Transit Patrol Identifies City-Wide Trends

By Sara Faruqi, Toronto Police Service Published: 8 a.m. November 28, 2014

The Transit Patrol keeps the Toronto Transit Commission running smoothly and safely for its 1.5 million daily passengers by responding to crime trends on the system.

A female officer inside a subway train bending down to listen to her radio
Constable Elena Vander Meer listens to a radio call about an assault at St. Clair West Station

Whatever crime happens on the ground happens underground too, so the Transit Patrol is very much like a Divisional Community Response Unit, except city-wide, explains Staff Sergeant George Farrell, “wherever there is transit, we can go and deal with it.”

The transit officers provide a high-visibility presence within the transit system on subway cars, streetcars and buses with focus directed towards intelligence-led, strategic enforcement and identification of systematic problems related to the transit system.
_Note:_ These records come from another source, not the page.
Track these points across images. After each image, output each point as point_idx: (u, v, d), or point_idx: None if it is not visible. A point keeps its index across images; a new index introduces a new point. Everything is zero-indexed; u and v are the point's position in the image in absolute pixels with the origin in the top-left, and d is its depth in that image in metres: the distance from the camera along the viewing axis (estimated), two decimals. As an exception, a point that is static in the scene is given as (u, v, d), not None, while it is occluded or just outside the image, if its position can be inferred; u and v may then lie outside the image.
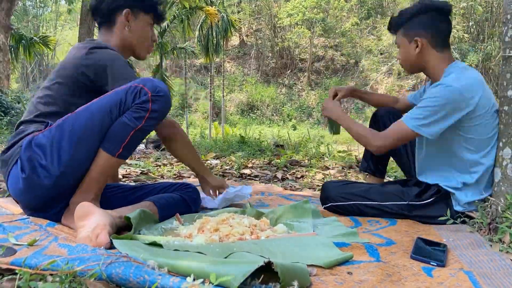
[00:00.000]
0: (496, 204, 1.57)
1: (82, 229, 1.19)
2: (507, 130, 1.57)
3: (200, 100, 25.19)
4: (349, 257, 1.18)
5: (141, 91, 1.36)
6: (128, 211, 1.39)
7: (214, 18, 14.20)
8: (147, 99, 1.35)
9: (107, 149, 1.36)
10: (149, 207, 1.49)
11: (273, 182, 2.95)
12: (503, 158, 1.58)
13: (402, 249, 1.33)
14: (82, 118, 1.35)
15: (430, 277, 1.09)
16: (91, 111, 1.35)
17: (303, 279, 0.96)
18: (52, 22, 30.85)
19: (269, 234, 1.38)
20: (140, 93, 1.36)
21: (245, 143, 5.11)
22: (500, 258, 1.23)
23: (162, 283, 0.89)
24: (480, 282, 1.04)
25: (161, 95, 1.37)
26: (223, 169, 3.39)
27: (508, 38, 1.57)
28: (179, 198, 1.65)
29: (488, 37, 21.88)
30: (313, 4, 24.19)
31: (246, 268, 0.90)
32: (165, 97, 1.39)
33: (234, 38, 27.01)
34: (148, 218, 1.42)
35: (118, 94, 1.36)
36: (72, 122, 1.34)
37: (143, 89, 1.36)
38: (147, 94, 1.35)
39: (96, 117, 1.34)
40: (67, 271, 0.88)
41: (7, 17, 5.08)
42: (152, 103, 1.36)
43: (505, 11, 1.61)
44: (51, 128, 1.36)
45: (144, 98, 1.35)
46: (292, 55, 27.15)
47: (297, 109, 24.56)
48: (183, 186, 1.76)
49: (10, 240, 1.10)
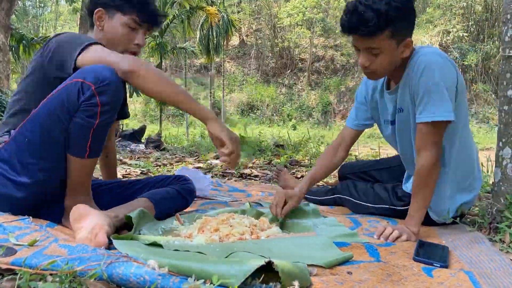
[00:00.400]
0: (496, 204, 1.57)
1: (79, 231, 1.19)
2: (507, 130, 1.57)
3: (200, 100, 25.20)
4: (349, 257, 1.18)
5: (83, 87, 1.24)
6: (124, 209, 1.37)
7: (214, 18, 14.22)
8: (92, 93, 1.24)
9: (75, 154, 1.31)
10: (145, 203, 1.46)
11: (273, 182, 2.95)
12: (503, 158, 1.58)
13: (402, 249, 1.33)
14: (36, 131, 1.29)
15: (430, 277, 1.09)
16: (40, 123, 1.29)
17: (303, 279, 0.96)
18: (52, 22, 30.86)
19: (269, 234, 1.38)
20: (83, 88, 1.24)
21: (245, 143, 5.11)
22: (500, 258, 1.23)
23: (162, 283, 0.89)
24: (480, 282, 1.04)
25: (106, 84, 1.25)
26: (223, 169, 3.39)
27: (508, 38, 1.57)
28: (175, 192, 1.61)
29: (487, 37, 21.89)
30: (313, 4, 24.20)
31: (246, 267, 0.90)
32: (111, 84, 1.26)
33: (234, 38, 27.00)
34: (147, 217, 1.41)
35: (60, 95, 1.27)
36: (27, 135, 1.29)
37: (85, 84, 1.24)
38: (90, 88, 1.24)
39: (48, 127, 1.28)
40: (67, 271, 0.88)
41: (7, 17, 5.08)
42: (99, 96, 1.24)
43: (505, 11, 1.61)
44: (10, 142, 1.32)
45: (88, 94, 1.24)
46: (292, 55, 27.15)
47: (297, 109, 24.57)
48: (178, 179, 1.71)
49: (11, 240, 1.10)
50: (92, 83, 1.23)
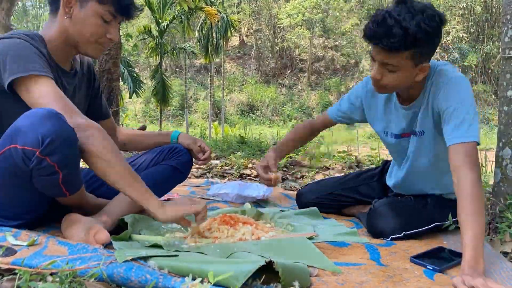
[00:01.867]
0: (496, 204, 1.57)
1: (73, 236, 1.18)
2: (507, 130, 1.57)
3: (200, 100, 25.19)
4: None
5: (25, 154, 1.04)
6: (117, 208, 1.34)
7: (214, 19, 14.21)
8: (40, 158, 1.05)
9: (56, 196, 1.23)
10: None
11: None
12: (503, 158, 1.58)
13: (402, 249, 1.33)
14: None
15: (431, 280, 1.08)
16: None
17: (304, 279, 0.96)
18: (52, 22, 30.81)
19: (270, 235, 1.38)
20: (26, 155, 1.05)
21: (245, 143, 5.11)
22: (500, 260, 1.23)
23: (163, 282, 0.89)
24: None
25: (50, 143, 1.03)
26: (223, 169, 3.39)
27: (508, 38, 1.57)
28: (169, 169, 1.52)
29: (487, 38, 21.90)
30: (312, 4, 24.21)
31: (247, 268, 0.90)
32: (57, 139, 1.04)
33: (234, 39, 27.01)
34: (144, 220, 1.40)
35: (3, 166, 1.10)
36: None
37: (26, 150, 1.04)
38: (34, 153, 1.04)
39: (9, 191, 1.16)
40: (67, 271, 0.88)
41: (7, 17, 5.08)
42: (49, 157, 1.05)
43: (505, 11, 1.61)
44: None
45: (36, 161, 1.05)
46: (292, 56, 27.16)
47: (297, 109, 24.57)
48: (172, 151, 1.57)
49: (8, 239, 1.09)
50: (34, 147, 1.04)
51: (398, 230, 1.49)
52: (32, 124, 1.04)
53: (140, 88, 14.48)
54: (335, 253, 1.27)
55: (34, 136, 1.03)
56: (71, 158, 1.11)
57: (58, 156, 1.06)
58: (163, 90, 15.35)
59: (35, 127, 1.04)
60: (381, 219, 1.52)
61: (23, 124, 1.06)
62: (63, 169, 1.10)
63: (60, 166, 1.09)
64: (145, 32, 15.31)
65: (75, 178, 1.19)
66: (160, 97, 15.37)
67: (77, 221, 1.22)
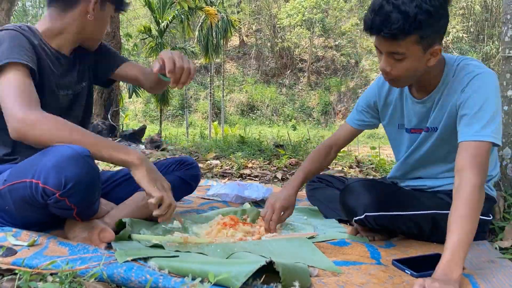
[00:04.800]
0: (496, 203, 1.57)
1: (75, 237, 1.19)
2: (507, 130, 1.57)
3: (200, 100, 25.20)
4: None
5: (45, 192, 1.05)
6: (121, 212, 1.36)
7: (214, 19, 14.23)
8: (58, 199, 1.05)
9: (67, 217, 1.23)
10: (144, 200, 1.35)
11: (273, 182, 2.95)
12: (503, 158, 1.58)
13: (402, 249, 1.33)
14: (12, 211, 1.18)
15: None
16: (13, 205, 1.16)
17: (304, 280, 0.96)
18: (52, 22, 30.84)
19: (270, 235, 1.38)
20: (45, 193, 1.05)
21: (245, 143, 5.12)
22: (500, 259, 1.23)
23: (163, 283, 0.89)
24: (480, 285, 1.04)
25: (71, 187, 1.04)
26: (223, 169, 3.39)
27: (508, 38, 1.58)
28: (178, 180, 1.55)
29: (487, 37, 21.90)
30: (312, 4, 24.22)
31: (247, 268, 0.90)
32: (77, 185, 1.04)
33: (234, 39, 27.02)
34: (141, 223, 1.39)
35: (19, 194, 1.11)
36: (6, 204, 1.17)
37: (47, 189, 1.04)
38: (54, 194, 1.04)
39: (22, 212, 1.17)
40: (67, 271, 0.88)
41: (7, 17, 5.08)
42: (68, 199, 1.06)
43: (505, 11, 1.61)
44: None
45: (54, 199, 1.05)
46: (292, 55, 27.17)
47: (297, 109, 24.59)
48: (181, 163, 1.61)
49: (9, 239, 1.10)
50: (55, 189, 1.04)
51: (370, 208, 1.33)
52: (57, 163, 1.03)
53: (140, 88, 14.48)
54: (336, 252, 1.27)
55: (57, 178, 1.03)
56: (89, 199, 1.13)
57: (77, 198, 1.08)
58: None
59: (59, 169, 1.03)
60: (352, 195, 1.39)
61: (47, 160, 1.05)
62: (79, 207, 1.12)
63: (77, 205, 1.11)
64: (145, 32, 15.32)
65: (90, 211, 1.21)
66: (160, 97, 15.38)
67: (80, 222, 1.23)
They work closely with the TTC’s Transit Enforcement Officers along with the Service’s 17 Divisions.

“We are there to provide support for Divisions, the community and the TTC to keep the transit system safe,” says Chris Fernandes, Superintendent of the Division Policing Support Unit (DPSU), who oversees the Transit Patrol. 

“Traffic Services dealt with traffic issues and transit with safety and security – the two mandates were different,” explains Fernandes, of the move. 
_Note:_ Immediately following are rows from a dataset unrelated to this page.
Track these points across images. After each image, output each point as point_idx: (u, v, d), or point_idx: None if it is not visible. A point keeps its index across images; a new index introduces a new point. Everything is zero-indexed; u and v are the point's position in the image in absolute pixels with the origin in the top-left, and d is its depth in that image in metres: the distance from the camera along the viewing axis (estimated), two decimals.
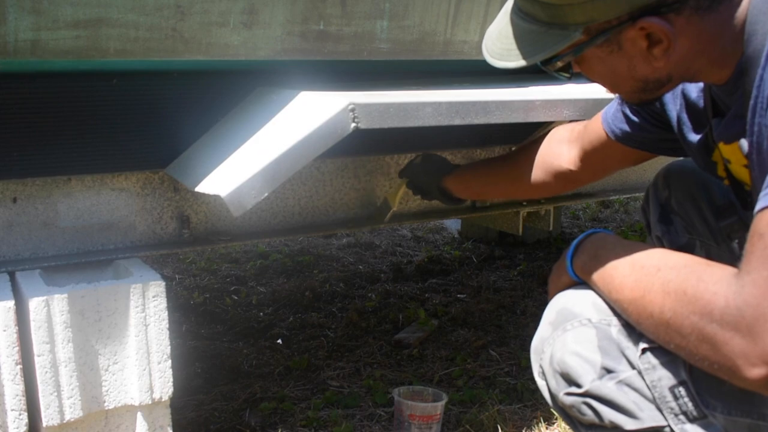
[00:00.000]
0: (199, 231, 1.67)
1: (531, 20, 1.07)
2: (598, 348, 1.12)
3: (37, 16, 1.22)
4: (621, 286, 1.07)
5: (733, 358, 0.89)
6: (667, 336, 0.99)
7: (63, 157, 1.48)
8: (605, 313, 1.15)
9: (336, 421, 1.96)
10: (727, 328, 0.89)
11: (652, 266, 1.03)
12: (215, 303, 2.94)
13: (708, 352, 0.93)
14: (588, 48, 1.05)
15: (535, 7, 1.05)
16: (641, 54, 1.04)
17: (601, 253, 1.16)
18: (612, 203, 4.77)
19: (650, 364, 1.08)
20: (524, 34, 1.08)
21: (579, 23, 1.02)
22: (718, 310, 0.90)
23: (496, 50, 1.12)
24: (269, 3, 1.41)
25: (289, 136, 1.33)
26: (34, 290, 1.29)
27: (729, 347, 0.89)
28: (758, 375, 0.87)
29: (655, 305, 0.99)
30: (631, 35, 1.02)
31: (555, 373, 1.17)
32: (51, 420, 1.29)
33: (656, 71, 1.06)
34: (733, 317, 0.88)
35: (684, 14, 1.00)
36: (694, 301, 0.93)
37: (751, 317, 0.87)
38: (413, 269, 3.39)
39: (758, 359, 0.86)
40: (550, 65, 1.10)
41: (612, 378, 1.11)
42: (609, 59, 1.07)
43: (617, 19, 1.00)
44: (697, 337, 0.93)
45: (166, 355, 1.39)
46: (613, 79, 1.12)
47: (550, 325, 1.20)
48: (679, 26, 1.00)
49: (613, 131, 1.47)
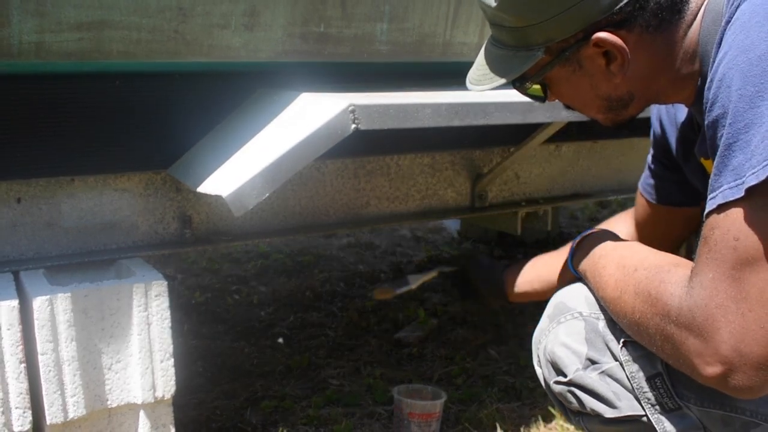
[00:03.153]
0: (200, 231, 1.69)
1: (500, 46, 1.14)
2: (585, 340, 1.18)
3: (40, 18, 1.24)
4: (605, 284, 1.13)
5: (690, 357, 0.94)
6: (638, 335, 1.05)
7: (66, 158, 1.49)
8: (595, 307, 1.20)
9: (336, 420, 1.97)
10: (682, 329, 0.94)
11: (631, 266, 1.08)
12: (217, 302, 2.95)
13: (671, 351, 0.98)
14: (552, 68, 1.10)
15: (502, 33, 1.12)
16: (600, 72, 1.08)
17: (595, 251, 1.21)
18: (610, 203, 4.77)
19: (630, 356, 1.13)
20: (495, 59, 1.15)
21: (540, 43, 1.08)
22: (674, 312, 0.95)
23: (474, 77, 1.18)
24: (270, 5, 1.42)
25: (289, 137, 1.34)
26: (38, 290, 1.30)
27: (686, 347, 0.94)
28: (713, 373, 0.92)
29: (628, 306, 1.05)
30: (589, 53, 1.07)
31: (547, 362, 1.24)
32: (54, 418, 1.31)
33: (617, 88, 1.11)
34: (686, 318, 0.93)
35: (635, 32, 1.05)
36: (655, 303, 0.99)
37: (701, 318, 0.91)
38: (413, 269, 3.40)
39: (711, 358, 0.91)
40: (521, 88, 1.16)
41: (595, 369, 1.16)
42: (573, 79, 1.12)
43: (573, 38, 1.06)
44: (661, 337, 0.99)
45: (168, 353, 1.40)
46: (580, 98, 1.17)
47: (548, 318, 1.27)
48: (631, 43, 1.05)
49: (647, 191, 1.47)
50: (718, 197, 0.91)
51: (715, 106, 0.93)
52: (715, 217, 0.91)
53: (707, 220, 0.93)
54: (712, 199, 0.92)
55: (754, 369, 0.89)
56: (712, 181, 0.93)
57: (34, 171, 1.47)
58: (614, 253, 1.16)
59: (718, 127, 0.93)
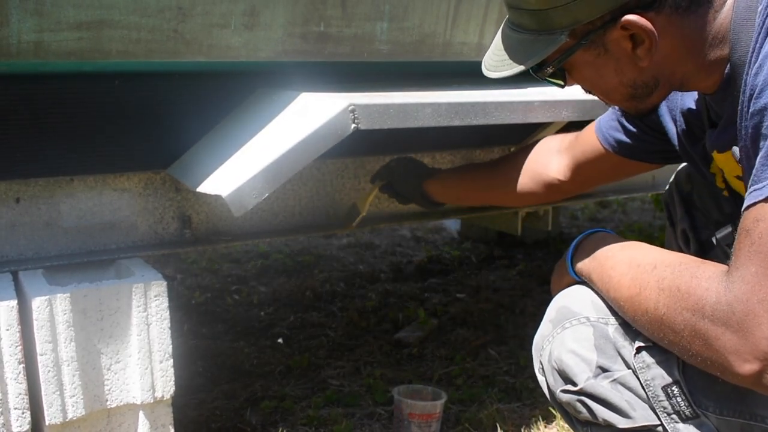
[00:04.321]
0: (200, 231, 1.68)
1: (520, 30, 1.10)
2: (595, 347, 1.13)
3: (39, 17, 1.23)
4: (618, 284, 1.09)
5: (724, 353, 0.90)
6: (661, 332, 1.01)
7: (65, 158, 1.49)
8: (603, 311, 1.16)
9: (336, 420, 1.97)
10: (718, 324, 0.91)
11: (648, 264, 1.04)
12: (216, 302, 2.95)
13: (700, 348, 0.94)
14: (576, 51, 1.07)
15: (523, 17, 1.08)
16: (626, 56, 1.05)
17: (599, 252, 1.18)
18: (610, 203, 4.77)
19: (644, 363, 1.09)
20: (515, 44, 1.11)
21: (564, 26, 1.04)
22: (710, 306, 0.92)
23: (491, 62, 1.15)
24: (270, 4, 1.42)
25: (289, 137, 1.34)
26: (37, 290, 1.30)
27: (720, 343, 0.91)
28: (749, 371, 0.89)
29: (650, 301, 1.01)
30: (615, 36, 1.03)
31: (553, 370, 1.19)
32: (54, 419, 1.30)
33: (642, 73, 1.07)
34: (723, 313, 0.90)
35: (664, 13, 1.01)
36: (686, 297, 0.95)
37: (741, 313, 0.88)
38: (413, 269, 3.40)
39: (749, 355, 0.88)
40: (541, 72, 1.12)
41: (607, 377, 1.12)
42: (597, 63, 1.08)
43: (600, 20, 1.02)
44: (690, 333, 0.95)
45: (167, 354, 1.40)
46: (603, 84, 1.13)
47: (551, 323, 1.22)
48: (660, 25, 1.01)
49: (607, 140, 1.47)
50: (766, 189, 0.87)
51: (765, 94, 0.90)
52: (761, 208, 0.88)
53: (749, 210, 0.90)
54: (757, 190, 0.89)
55: None
56: (757, 171, 0.90)
57: (33, 171, 1.47)
58: (622, 254, 1.12)
59: (765, 115, 0.90)
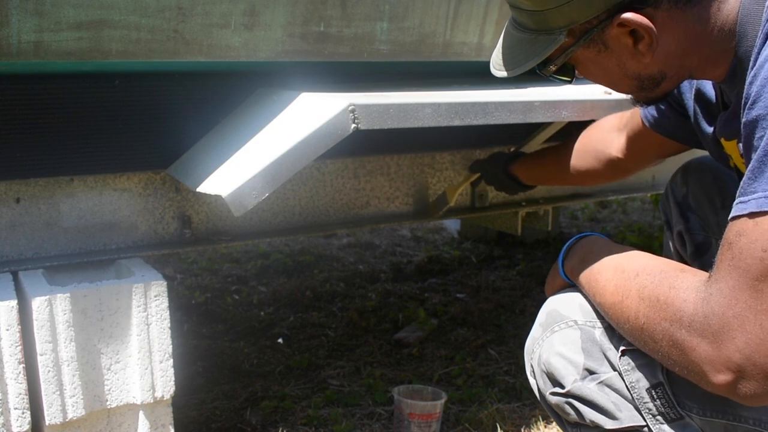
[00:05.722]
0: (200, 231, 1.68)
1: (522, 29, 1.11)
2: (582, 349, 1.14)
3: (39, 17, 1.23)
4: (603, 289, 1.10)
5: (700, 363, 0.92)
6: (641, 341, 1.02)
7: (65, 158, 1.49)
8: (591, 315, 1.16)
9: (336, 420, 1.97)
10: (694, 335, 0.92)
11: (631, 271, 1.05)
12: (216, 302, 2.95)
13: (678, 357, 0.95)
14: (575, 50, 1.07)
15: (523, 17, 1.09)
16: (628, 51, 1.05)
17: (588, 256, 1.18)
18: (610, 203, 4.77)
19: (629, 365, 1.10)
20: (517, 43, 1.12)
21: (562, 27, 1.05)
22: (687, 317, 0.93)
23: (498, 61, 1.16)
24: (270, 5, 1.42)
25: (289, 137, 1.34)
26: (37, 290, 1.30)
27: (696, 353, 0.92)
28: (723, 381, 0.90)
29: (631, 310, 1.02)
30: (614, 33, 1.03)
31: (542, 373, 1.20)
32: (54, 419, 1.30)
33: (646, 68, 1.08)
34: (700, 324, 0.91)
35: (663, 8, 1.01)
36: (665, 308, 0.96)
37: (716, 325, 0.89)
38: (413, 269, 3.40)
39: (722, 366, 0.89)
40: (545, 70, 1.13)
41: (594, 379, 1.13)
42: (599, 59, 1.09)
43: (596, 19, 1.02)
44: (668, 343, 0.96)
45: (167, 354, 1.40)
46: (609, 78, 1.14)
47: (540, 327, 1.22)
48: (660, 21, 1.01)
49: (646, 117, 1.51)
50: (751, 204, 0.87)
51: (757, 105, 0.90)
52: (744, 222, 0.88)
53: (733, 223, 0.90)
54: (742, 203, 0.89)
55: (766, 377, 0.87)
56: (744, 184, 0.90)
57: (33, 171, 1.47)
58: (610, 258, 1.12)
59: (757, 127, 0.90)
Transit Patrol Constables Elena Vander Meer and Wendy Kohout take TPSnews on a spin through the transit system to explain their role

One of the main ways the Transit Patrol goes about keeping transit safe is by smarter policing says Fernandes. “We have a crime analyst assigned to us… and we focus on where we need to be on what day and what time of day,” Fernandes says. 

“Sergeants have embraced this analysis and have been using it in the deployment of our officers in certain areas to deal with crime, disorder, traffic issues and any other reason we need to show that visibility and presence,” says Fernandes. 

“We have always known that we have to be at Yonge and Bloor during rush hour, but now we’re able to enhance that due to crime analysis for us to find out what specifically is going on when those crowds are there… what are the underlying issues we need to deal with?” explains Fernandes.

Photos: Transit Officers On Patrol

The crime trends mirror those of anywhere else in the city with assaults and sexual assaults, thefts and mischief among the most common. However, there is an extra dynamic of these crimes being against not only passengers but TTC staff – who are often targets of threats and assaults.

Their presence in the system acts as a deterrent to violence on the system, whether it be fights among rival youth or street robberies for purses or cellphones.

Other than the intelligence-led method for smarter policing, Transit officers focus on creating an increased presence as way of crime prevention. 

“It’s all about visible presence, look around, get to know people, enforce on platforms… hop on a train and do the same thing at the next platform,” says Farrell. 

“Anytime you have police presence, crimes are less likely to happen,” adds Fernandes, noting crime analysis lets them know to be at specific stations after school so officers are in the right place at the right time.

“Our presence there is proactively deterring crime,” Fernandes says.

Two officers standing and speaking to a TTC collector who is standing outside the booth.
Constables Elena Vander Meer and Wendy Kohout at Dundas Subway station speaking to a TTC collector

Transit officers also work with TTC staff to ensure things are running smoothly and safely for them. However, this interaction works two ways, as TTC staff also have a wealth of knowledge to share with police.

Farrell said his officers were aiding 52 Division in looking for a sexual assault suspect by circulating images of suspect photo at several TTC platforms.

“One collector recognized the man immediately and said he comes in between three to four,” says Farrell. The next day, police arrested him at 3:32 p.m. 

Transit officers not only maintain a good relationship with collectors and drivers, they also work closely with the TTC’s Transit Enforcement Unit. Both police and TTC see themselves as gaining intelligence from each other.

TTC Head of Enforcement Mark Cousins, says police officers allow the TTC to increase eyes in the system.

“They are a force multiplier,” Cousins said. 

While the TPU is around to enforce and help prevent crime, they are also the face of the Service for visitors to the city.

“A lot of the time people are seeing Toronto Police through our Transit Patrol officers,” says Fernandes, noting there are high expectations his officers provide customer service to everyone they come into contact with, not only those calling them for service. “Sometimes it’s just ‘Good Morning’ and a smile.” 

two officers speaking to two different people.
Constables Vander Meer and Kohout help people with directions near Dundas subway station.